Reid, Ian – Je sens grandir ma peur

Titre original : I’m thinking of ending things
Traduction : Valérie Malfoy

Jake et la narratrice se connaissent depuis peu, pourtant le jeune homme désire lui faire rencontrer ses parents. Durant le trajet le couple échange parcimonieusement, car la narratrice refuse de parler de ces appels anonymes qu’elle reçoit depuis son propre numéro et qui, sans être menaçants, sont troublants.
De même elle passe sous silence son projet d’en finir.
Les parents de Jake se montrent accueillants mais une atmosphère d’inquiétante étrangeté émane de leur ferme. .
Au retour, pris dans une tempête de neige, le couple s’arrête près d’une école, et pénètre dès lors dans une autre dimension, celle de l’intériorité fondamentale, là où la solitude est la plus désespérante et la plus désirée ; là où le secours de l’autre est appelé dans l’effroi de son absence et la menace de sa présence ; là où peut prendre place tout autre interprétation que notre douleur et notre terreur d’enfance y versera
Interrompant cette narration, deux personnages discutent d’un homme qui s’est donné la mort.
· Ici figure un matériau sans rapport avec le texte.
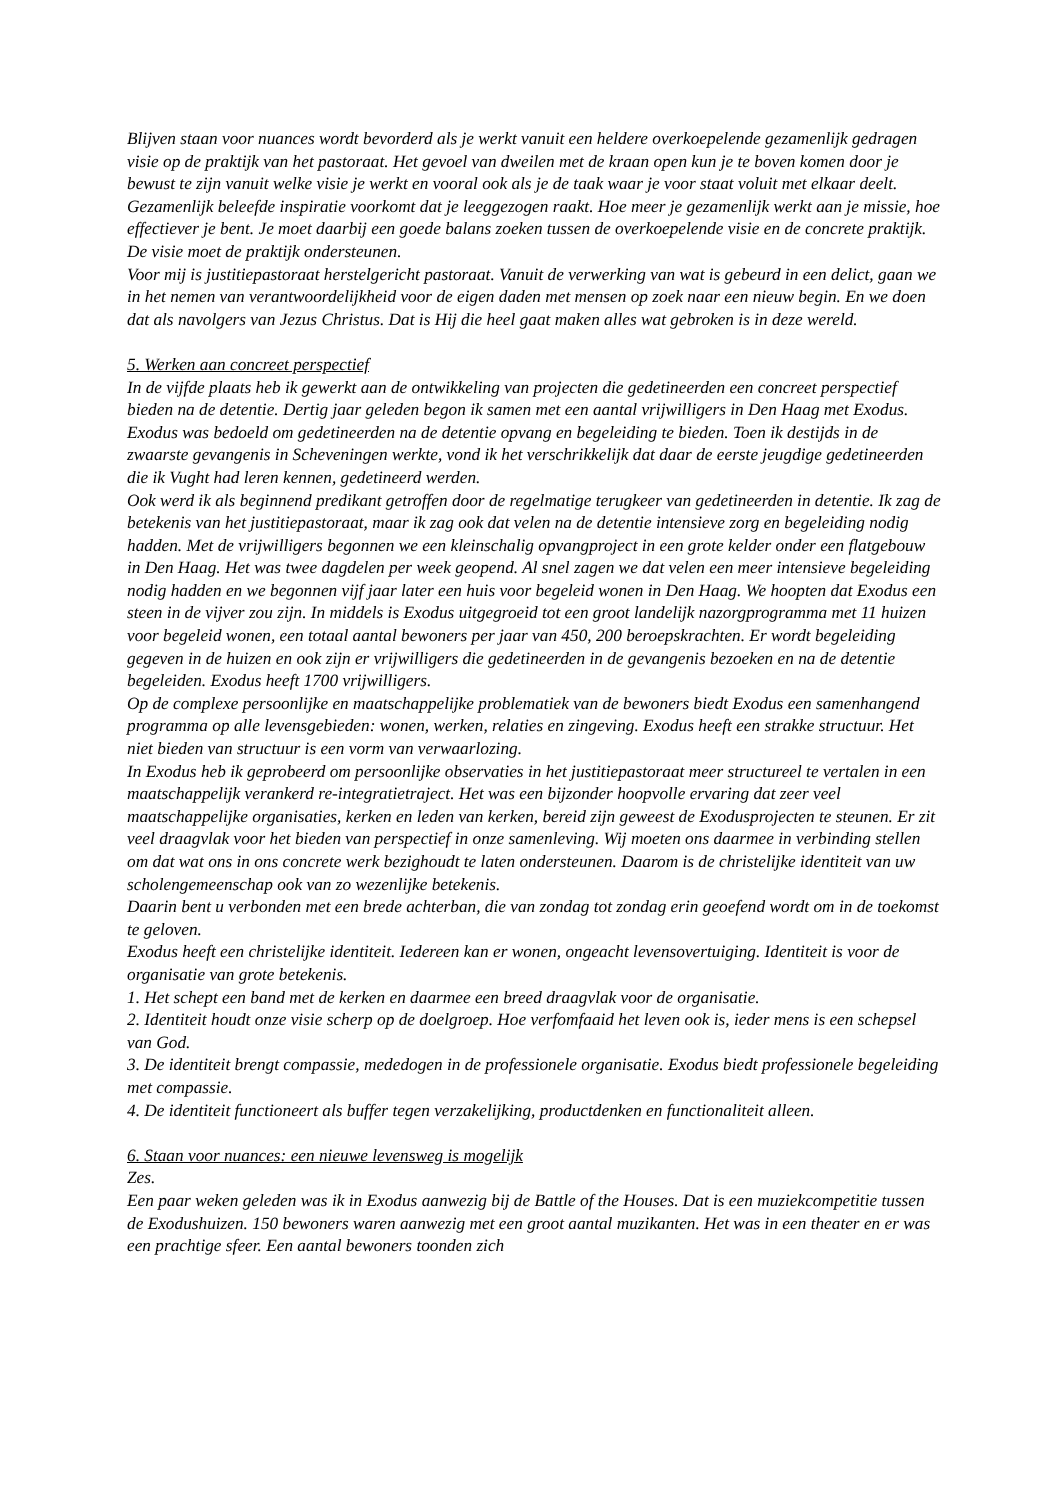Blijven staan voor nuances wordt bevorderd als je werkt vanuit een heldere overkoepelende gezamenlijk gedragen visie op de praktijk van het pastoraat. Het gevoel van dweilen met de kraan open kun je te boven komen door je bewust te zijn vanuit welke visie je werkt en vooral ook als je de taak waar je voor staat voluit met elkaar deelt. Gezamenlijk beleefde inspiratie voorkomt dat je leeggezogen raakt. Hoe meer je gezamenlijk werkt aan je missie, hoe effectiever je bent. Je moet daarbij een goede balans zoeken tussen de overkoepelende visie en de concrete praktijk. De visie moet de praktijk ondersteunen.
Voor mij is justitiepastoraat herstelgericht pastoraat. Vanuit de verwerking van wat is gebeurd in een delict, gaan we in het nemen van verantwoordelijkheid voor de eigen daden met mensen op zoek naar een nieuw begin. En we doen dat als navolgers van Jezus Christus. Dat is Hij die heel gaat maken alles wat gebroken is in deze wereld.
5. Werken aan concreet perspectief
In de vijfde plaats heb ik gewerkt aan de ontwikkeling van projecten die gedetineerden een concreet perspectief bieden na de detentie. Dertig jaar geleden begon ik samen met een aantal vrijwilligers in Den Haag met Exodus. Exodus was bedoeld om gedetineerden na de detentie opvang en begeleiding te bieden. Toen ik destijds in de zwaarste gevangenis in Scheveningen werkte, vond ik het verschrikkelijk dat daar de eerste jeugdige gedetineerden die ik Vught had leren kennen, gedetineerd werden.
Ook werd ik als beginnend predikant getroffen door de regelmatige terugkeer van gedetineerden in detentie. Ik zag de betekenis van het justitiepastoraat, maar ik zag ook dat velen na de detentie intensieve zorg en begeleiding nodig hadden. Met de vrijwilligers begonnen we een kleinschalig opvangproject in een grote kelder onder een flatgebouw in Den Haag. Het was twee dagdelen per week geopend. Al snel zagen we dat velen een meer intensieve begeleiding nodig hadden en we begonnen vijf jaar later een huis voor begeleid wonen in Den Haag. We hoopten dat Exodus een steen in de vijver zou zijn. In middels is Exodus uitgegroeid tot een groot landelijk nazorgprogramma met 11 huizen voor begeleid wonen, een totaal aantal bewoners per jaar van 450, 200 beroepskrachten. Er wordt begeleiding gegeven in de huizen en ook zijn er vrijwilligers die gedetineerden in de gevangenis bezoeken en na de detentie begeleiden. Exodus heeft 1700 vrijwilligers.
Op de complexe persoonlijke en maatschappelijke problematiek van de bewoners biedt Exodus een samenhangend programma op alle levensgebieden: wonen, werken, relaties en zingeving. Exodus heeft een strakke structuur. Het niet bieden van structuur is een vorm van verwaarlozing.
In Exodus heb ik geprobeerd om persoonlijke observaties in het justitiepastoraat meer structureel te vertalen in een maatschappelijk verankerd re-integratietraject. Het was een bijzonder hoopvolle ervaring dat zeer veel maatschappelijke organisaties, kerken en leden van kerken, bereid zijn geweest de Exodusprojecten te steunen. Er zit veel draagvlak voor het bieden van perspectief in onze samenleving. Wij moeten ons daarmee in verbinding stellen om dat wat ons in ons concrete werk bezighoudt te laten ondersteunen. Daarom is de christelijke identiteit van uw scholengemeenschap ook van zo wezenlijke betekenis.
Daarin bent u verbonden met een brede achterban, die van zondag tot zondag erin geoefend wordt om in de toekomst te geloven.
Exodus heeft een christelijke identiteit. Iedereen kan er wonen, ongeacht levensovertuiging. Identiteit is voor de organisatie van grote betekenis.
1. Het schept een band met de kerken en daarmee een breed draagvlak voor de organisatie.
2. Identiteit houdt onze visie scherp op de doelgroep. Hoe verfomfaaid het leven ook is, ieder mens is een schepsel van God.
3. De identiteit brengt compassie, mededogen in de professionele organisatie. Exodus biedt professionele begeleiding met compassie.
4. De identiteit functioneert als buffer tegen verzakelijking, productdenken en functionaliteit alleen.
6. Staan voor nuances: een nieuwe levensweg is mogelijk
Zes.
Een paar weken geleden was ik in Exodus aanwezig bij de Battle of the Houses. Dat is een muziekcompetitie tussen de Exodushuizen. 150 bewoners waren aanwezig met een groot aantal muzikanten. Het was in een theater en er was een prachtige sfeer. Een aantal bewoners toonden zich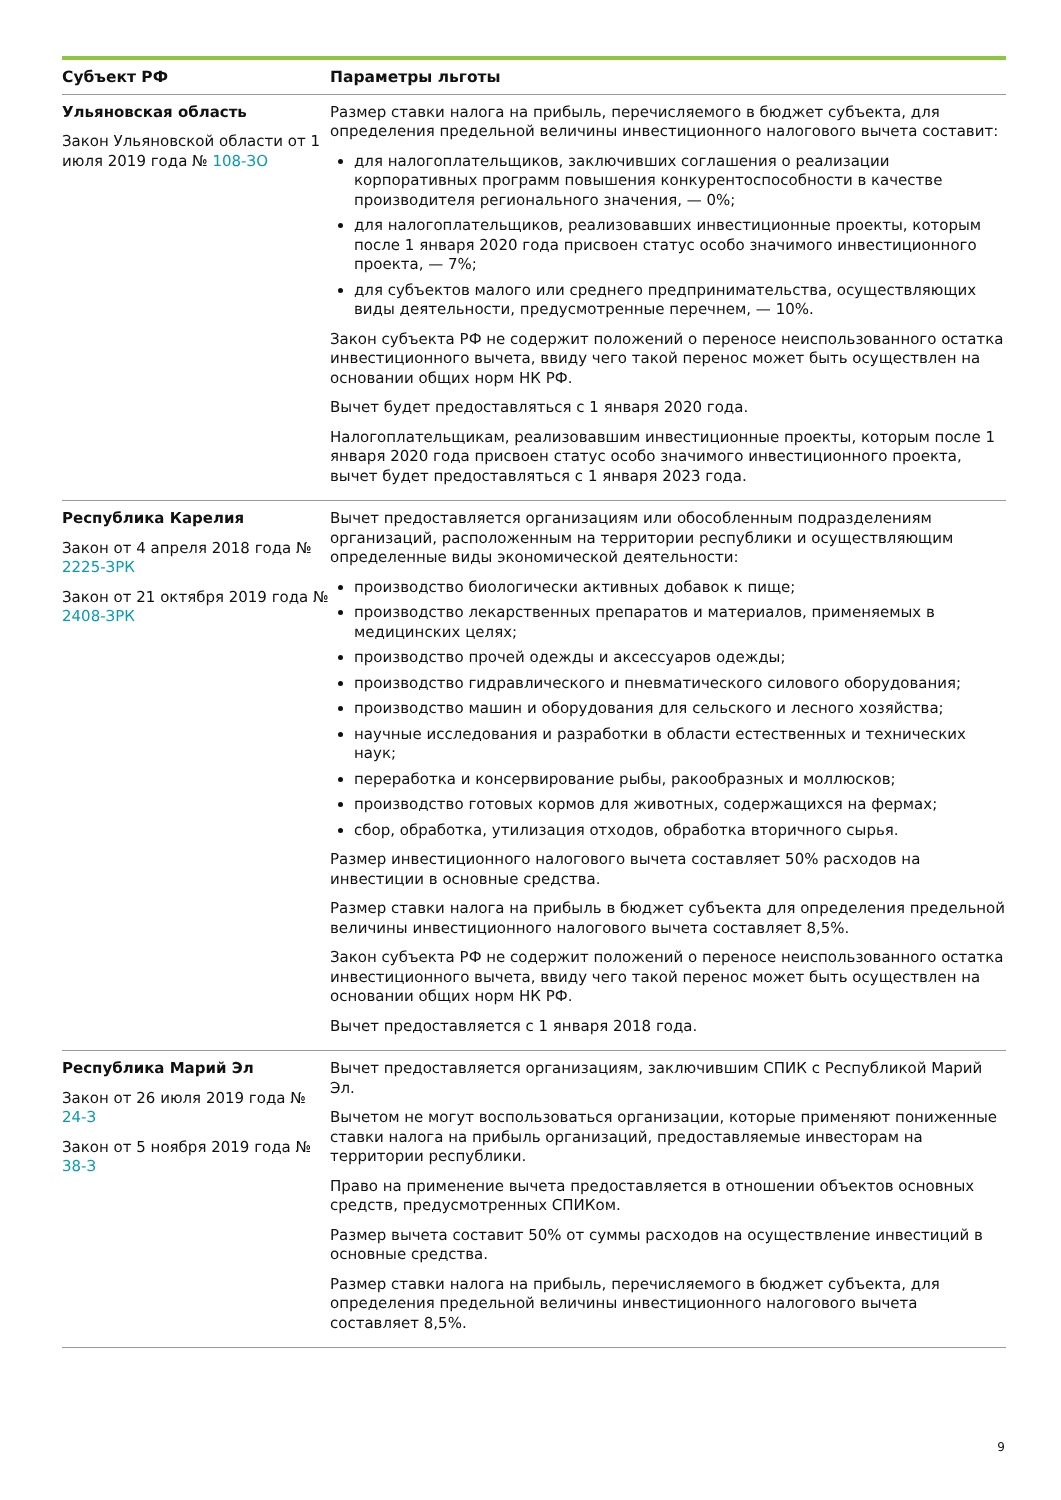| Субъект РФ | Параметры льготы |
| --- | --- |
| Ульяновская область Закон Ульяновской области от 1 июля 2019 года № 108-ЗО | Размер ставки налога на прибыль, перечисляемого в бюджет субъекта, для определения предельной величины инвестиционного налогового вычета составит: для налогоплательщиков, заключивших соглашения о реализации корпоративных программ повышения конкурентоспособности в качестве производителя регионального значения, — 0%; для налогоплательщиков, реализовавших инвестиционные проекты, которым после 1 января 2020 года присвоен статус особо значимого инвестиционного проекта, — 7%; для субъектов малого или среднего предпринимательства, осуществляющих виды деятельности, предусмотренные перечнем, — 10%. Закон субъекта РФ не содержит положений о переносе неиспользованного остатка инвестиционного вычета, ввиду чего такой перенос может быть осуществлен на основании общих норм НК РФ. Вычет будет предоставляться с 1 января 2020 года. Налогоплательщикам, реализовавшим инвестиционные проекты, которым после 1 января 2020 года присвоен статус особо значимого инвестиционного проекта, вычет будет предоставляться с 1 января 2023 года. |
| Республика Карелия Закон от 4 апреля 2018 года № 2225-ЗРК Закон от 21 октября 2019 года № 2408-ЗРК | Вычет предоставляется организациям или обособленным подразделениям организаций, расположенным на территории республики и осуществляющим определенные виды экономической деятельности: производство биологически активных добавок к пище; производство лекарственных препаратов и материалов, применяемых в медицинских целях; производство прочей одежды и аксессуаров одежды; производство гидравлического и пневматического силового оборудования; производство машин и оборудования для сельского и лесного хозяйства; научные исследования и разработки в области естественных и технических наук; переработка и консервирование рыбы, ракообразных и моллюсков; производство готовых кормов для животных, содержащихся на фермах; сбор, обработка, утилизация отходов, обработка вторичного сырья. Размер инвестиционного налогового вычета составляет 50% расходов на инвестиции в основные средства. Размер ставки налога на прибыль в бюджет субъекта для определения предельной величины инвестиционного налогового вычета составляет 8,5%. Закон субъекта РФ не содержит положений о переносе неиспользованного остатка инвестиционного вычета, ввиду чего такой перенос может быть осуществлен на основании общих норм НК РФ. Вычет предоставляется с 1 января 2018 года. |
| Республика Марий Эл Закон от 26 июля 2019 года № 24-З Закон от 5 ноября 2019 года № 38-З | Вычет предоставляется организациям, заключившим СПИК с Республикой Марий Эл. Вычетом не могут воспользоваться организации, которые применяют пониженные ставки налога на прибыль организаций, предоставляемые инвесторам на территории республики. Право на применение вычета предоставляется в отношении объектов основных средств, предусмотренных СПИКом. Размер вычета составит 50% от суммы расходов на осуществление инвестиций в основные средства. Размер ставки налога на прибыль, перечисляемого в бюджет субъекта, для определения предельной величины инвестиционного налогового вычета составляет 8,5%. |
9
Un livre fort bien écrit et très étrange parce qu’usant principalement du symbolique et de la pensée imagée. Un livre que je ne qualifierais pas de thriller psychologique, même s’il y a une montée d’angoisse évidente, mais de roman métaphysique parce que les personnages incarnent des idées en mouvance et n’ont dès lors ni consistance ni chaleur humaine.